I agree with RUSI that the passage from concept to force is difficult, expansive and long. We cannot expect everything to be perfect from day one.
But we should not support a concept with so many logical chasms in it. If even the concept looks unworkable, the Force that follows will not do any better.
Ultimately, if the passage from Concept to Force is too expensive and can’t be resourced, it might just be better to work on a different concept. It comes down to how many compromises it is worth accepting to carry on with a project that, everyone agrees, cannot go in the direction it should be going.
Is dropping to 2 tank regiments an acceptable cost for this new force? Is the truncated modernization of Heavy Armour (ABSV again lost in the mist, WCSP cut back to the bare minimum, AJAX robbed out of the armoured brigades to build up STRIKE…) a fair price to pay to build up another kind of brigade, equally incomplete / sub-optimal?

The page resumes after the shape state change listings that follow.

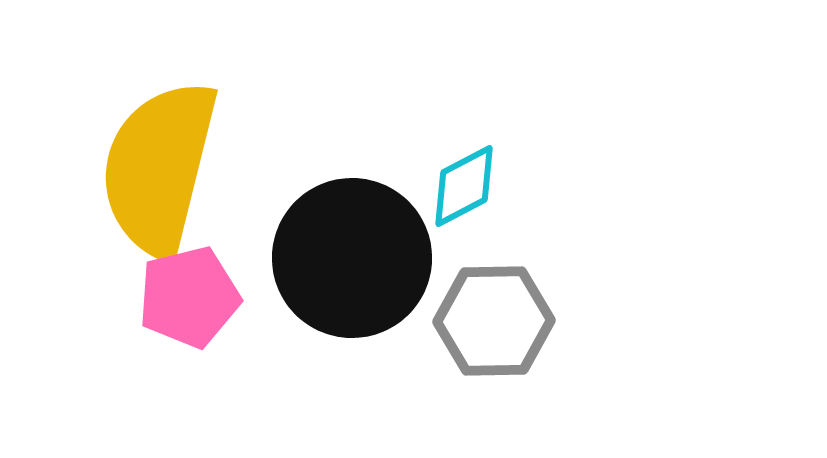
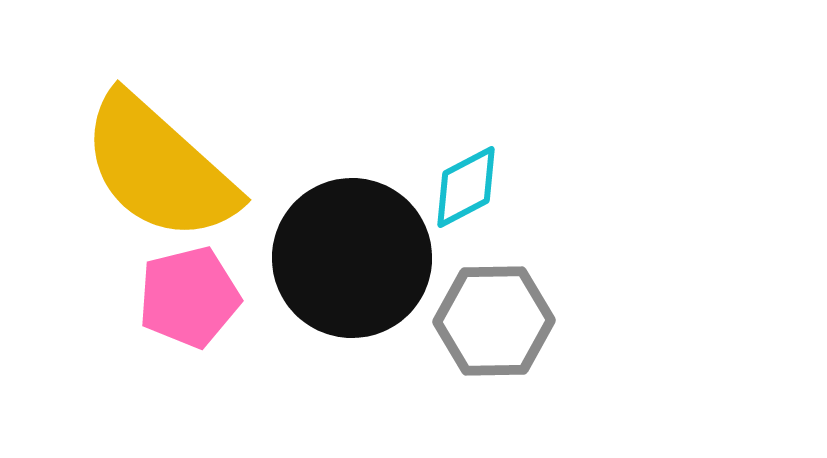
yellow semicircle: rotated 62 degrees counterclockwise
cyan diamond: moved 2 px right, 1 px down
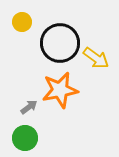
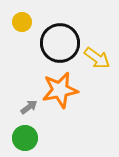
yellow arrow: moved 1 px right
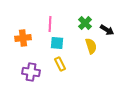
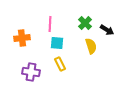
orange cross: moved 1 px left
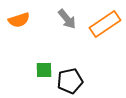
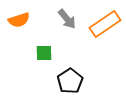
green square: moved 17 px up
black pentagon: rotated 20 degrees counterclockwise
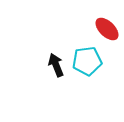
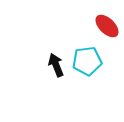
red ellipse: moved 3 px up
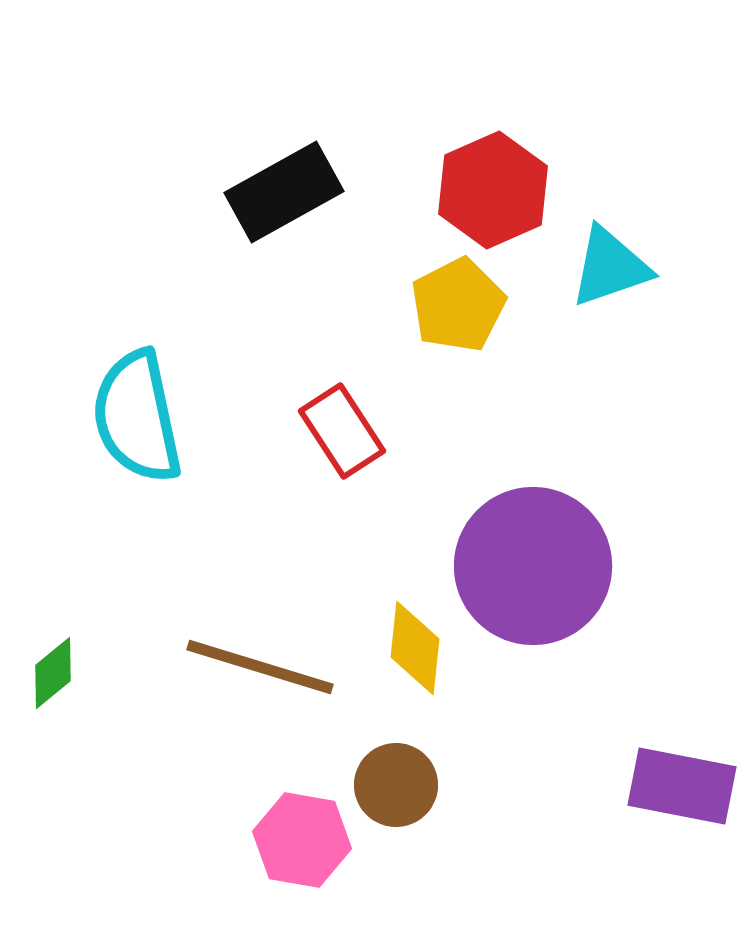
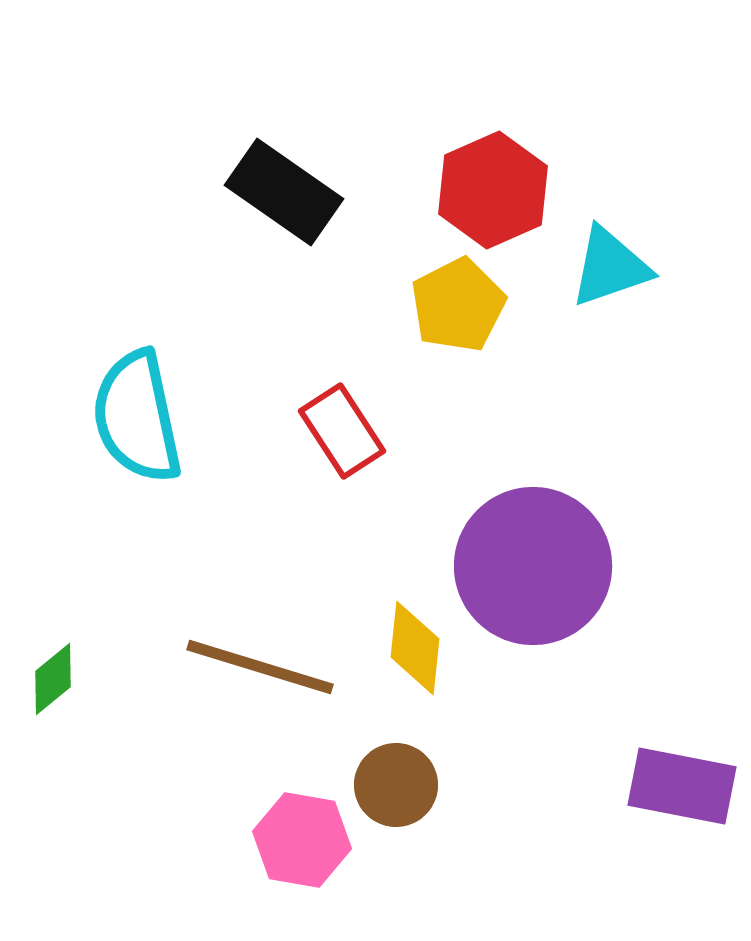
black rectangle: rotated 64 degrees clockwise
green diamond: moved 6 px down
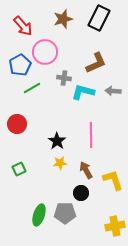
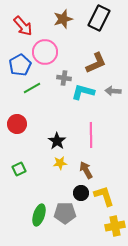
yellow L-shape: moved 9 px left, 16 px down
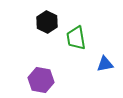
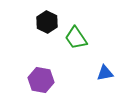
green trapezoid: rotated 25 degrees counterclockwise
blue triangle: moved 9 px down
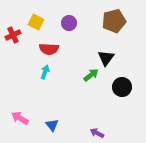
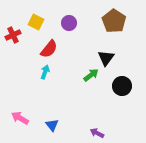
brown pentagon: rotated 25 degrees counterclockwise
red semicircle: rotated 54 degrees counterclockwise
black circle: moved 1 px up
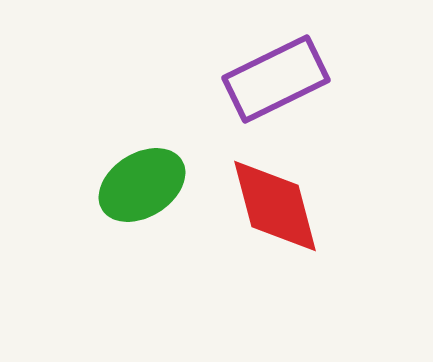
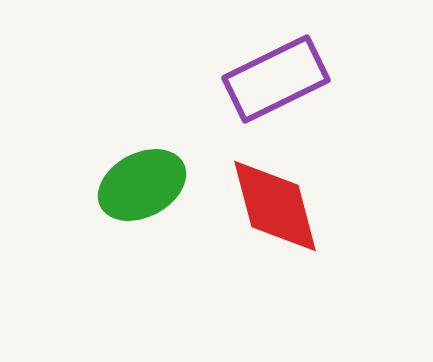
green ellipse: rotated 4 degrees clockwise
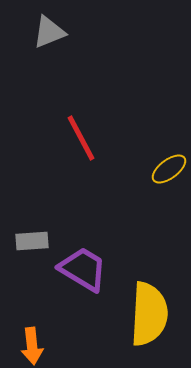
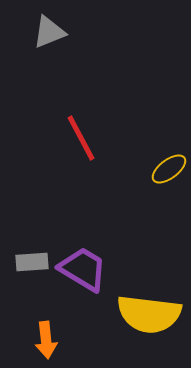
gray rectangle: moved 21 px down
yellow semicircle: rotated 94 degrees clockwise
orange arrow: moved 14 px right, 6 px up
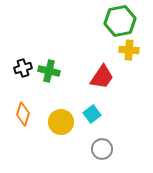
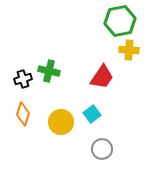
black cross: moved 11 px down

RUSI has very quickly liquidated the very important question “why should it be the UK that races a lightly armed brigade all the way to the Baltic in a crisis?”. I appreciate that showing unwavering commitment to Article 5 is a priority, but no one has ordered the UK to do it through this method. The UK has much to give and its credibility as a NATO member can be maintained, or even enhanced, investing in other areas.
I’ve mentioned HETs and LETs. Having a powerful, large transport element capable to project forwards a large armoured formation via road, and restoring an effective railway capability, would arguably be even more important, as well as cheaper.

If we are convinced that wheels are truly the future, there are other ways to get to them. Instead of using the STRIKE brigade as a stepping stone, the Army could use the armoured brigades themselves.
The WARRIOR CSP could be sacrificed, its turrets put on BOXERs, and the Armoured Brigades could be “STRIKE-ized”, at least in part, with a strong road-mobile infantry element, followed closely by AJAX, back in the role for which it was designed and procured, and upgraded CHALLENGER 2s riding on new, more numerous HETs.
It is not a perfect scenario either, but arguably makes more sense in many ways.